Painting is silent poetry, and poetry is painting that speaks.
About This Quote
This aphorism is traditionally attributed to Plutarch in the context of ancient discussions about the “sister arts” and the rivalry/kinship between word and image. In Greco-Roman literary culture, critics and moralists often compared poetry, rhetoric, and painting as parallel means of representing character, action, and emotion—one through language unfolding in time, the other through a visual scene grasped at once. The saying circulates in later anthologies and commonplace books as a compact formulation of that idea, frequently alongside the related Horatian tag *ut pictura poesis* (“as is painting, so is poetry”).
Interpretation
The aphorism proposes an equivalence between visual and verbal representation. Painting is “silent poetry” because it can convey story, mood, and moral meaning without speech; its rhetoric is composition, color, gesture, and symbol.
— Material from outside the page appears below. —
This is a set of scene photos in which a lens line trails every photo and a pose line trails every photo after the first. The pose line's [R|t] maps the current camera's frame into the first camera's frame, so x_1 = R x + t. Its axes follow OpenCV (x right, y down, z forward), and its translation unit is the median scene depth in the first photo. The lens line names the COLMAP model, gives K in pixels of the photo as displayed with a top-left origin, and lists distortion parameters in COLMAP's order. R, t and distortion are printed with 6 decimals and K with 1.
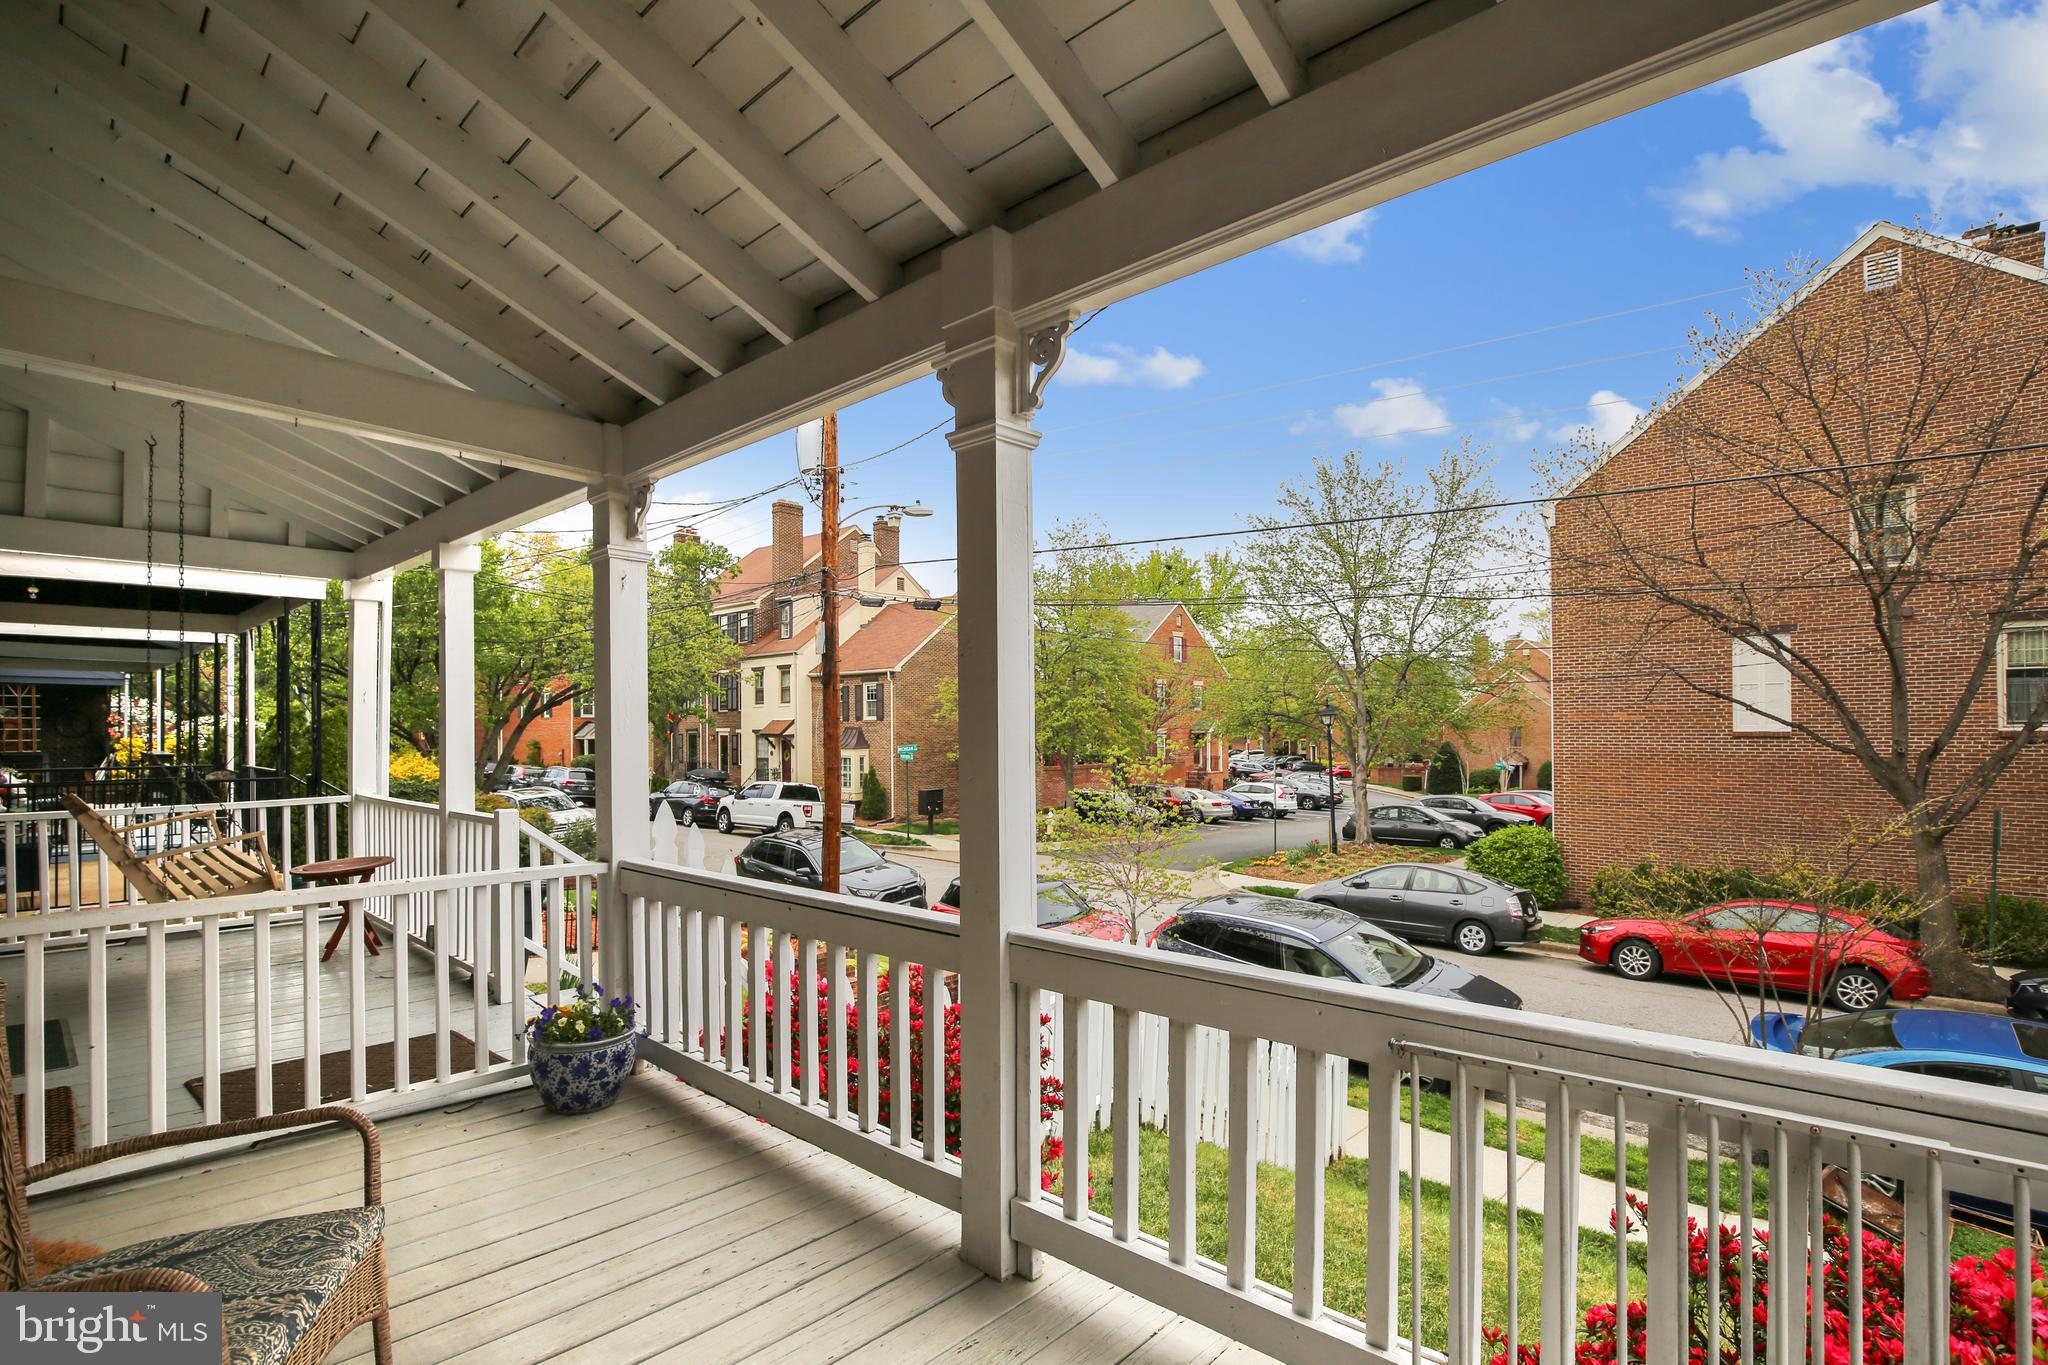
lens RADIAL K [[967.2, 0, 1052.6], [0, 967.2, 715.4], [0, 0, 1]] dist [-0.020948, -0.000343]
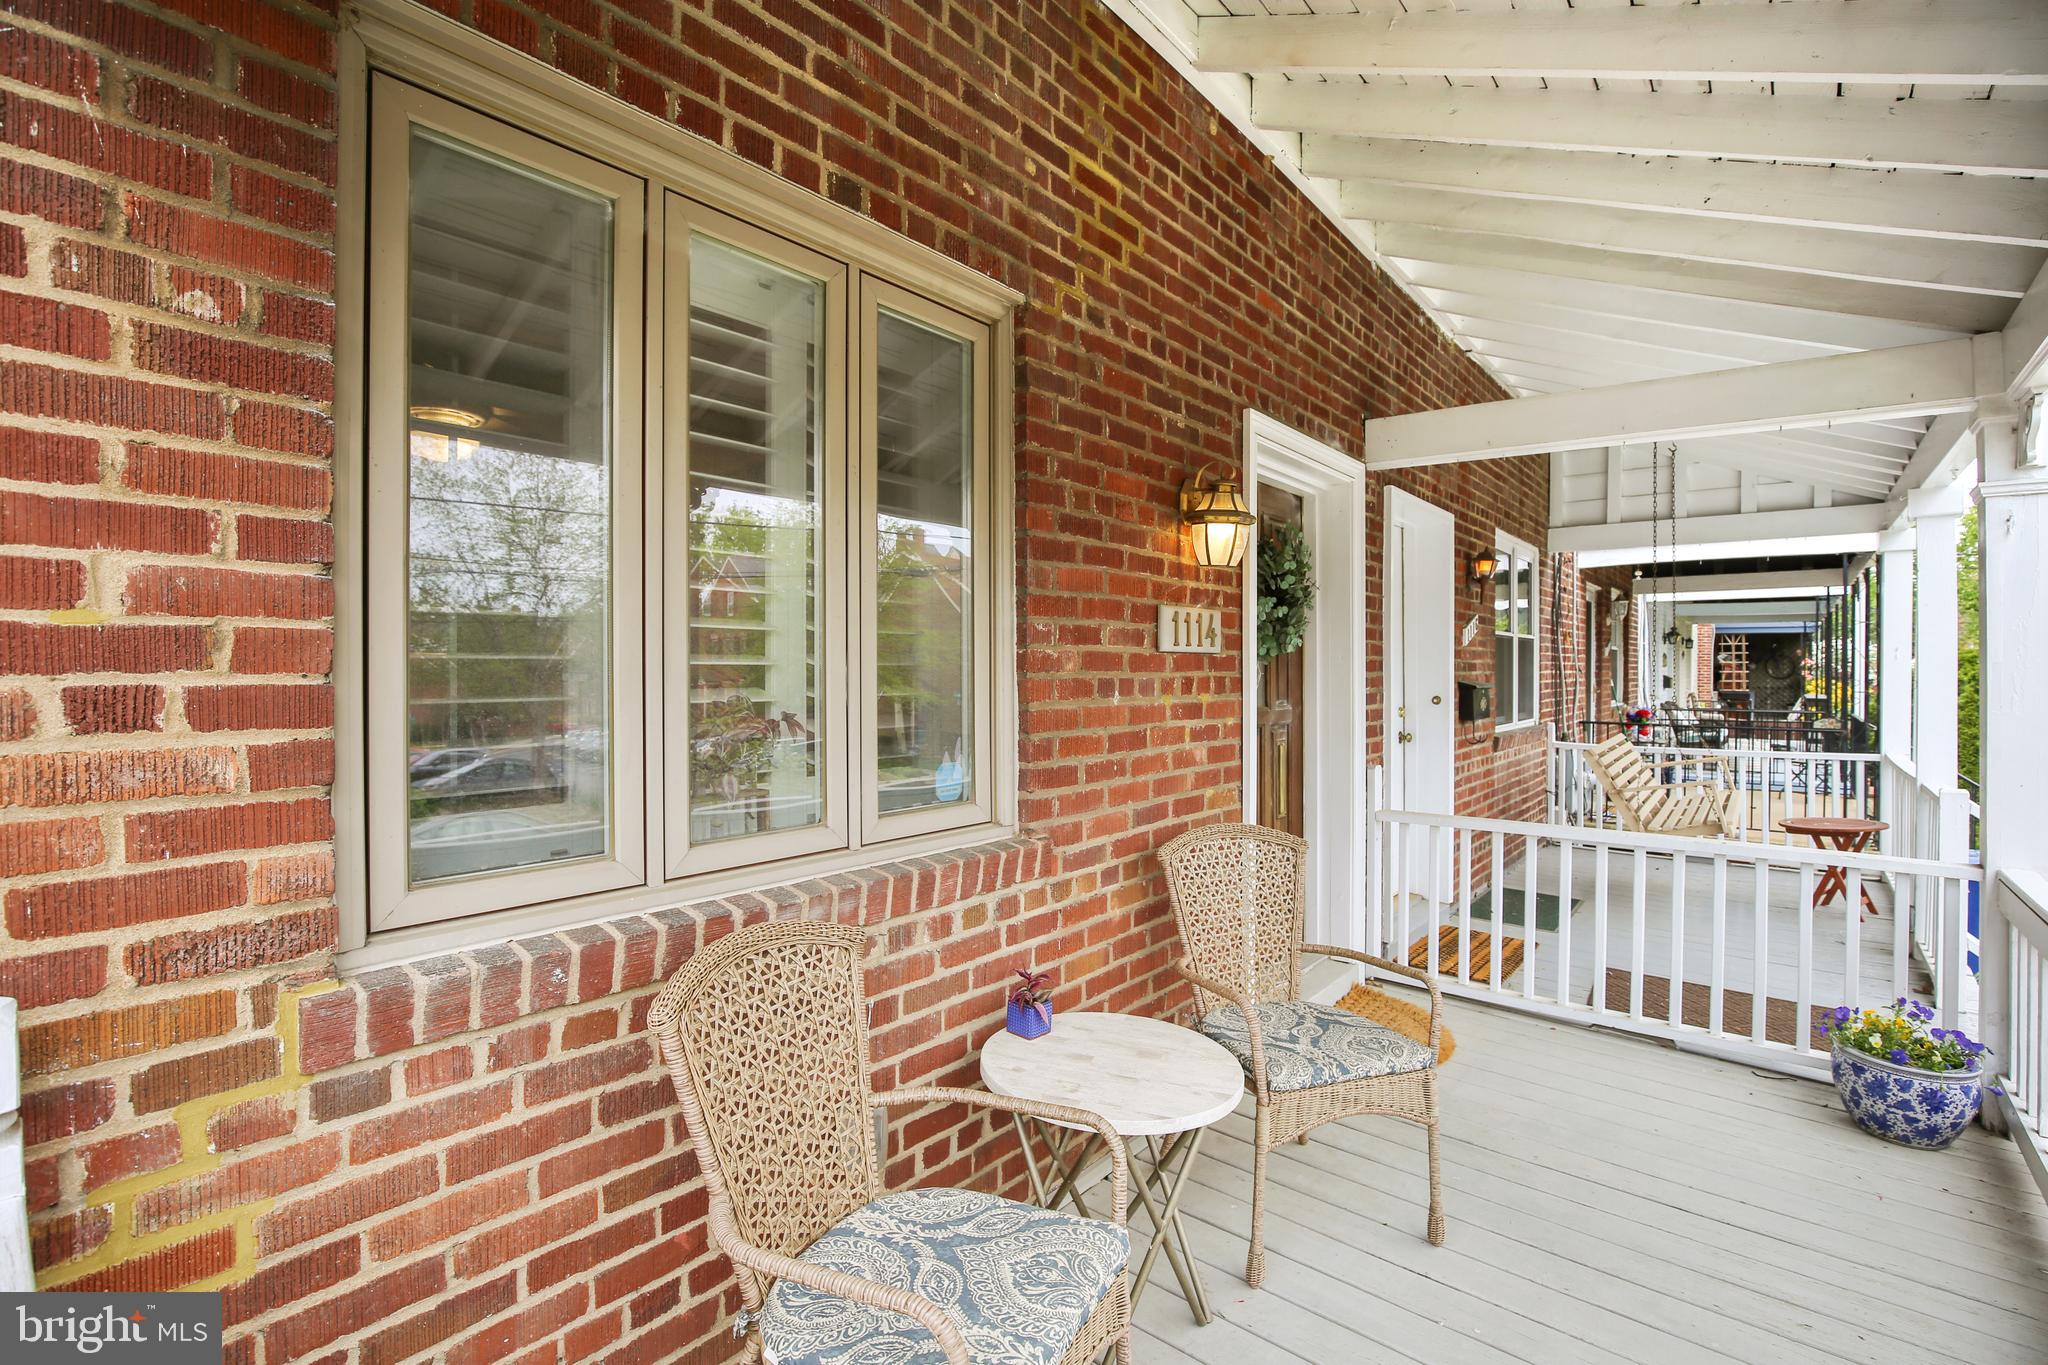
lens RADIAL K [[967.2, 0, 1032.4], [0, 967.2, 673.5], [0, 0, 1]] dist [-0.020948, -0.000343]
pose [[0.059113, 0.015359, -0.998133, 0.295003], [0.006138, 0.999857, 0.015749, -0.031902], [0.998232, -0.007058, 0.059010, 0.143373]]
Poetry is “speaking painting” because language can create pictures in the mind—especially through imagery and ekphrasis—making absent things present. The line also implies complementary strengths: painting offers immediacy and simultaneity, while poetry unfolds in time and can articulate inner thought. As a critical principle, it invites readers and viewers to judge both arts by their power to render life vividly and persuasively.
Variations
1) “Painting is mute poetry, and poetry a speaking picture.”
2) “Painting is silent poetry; poetry is painting that speaks.”
3) “Poetry is a speaking picture; painting is silent poetry.”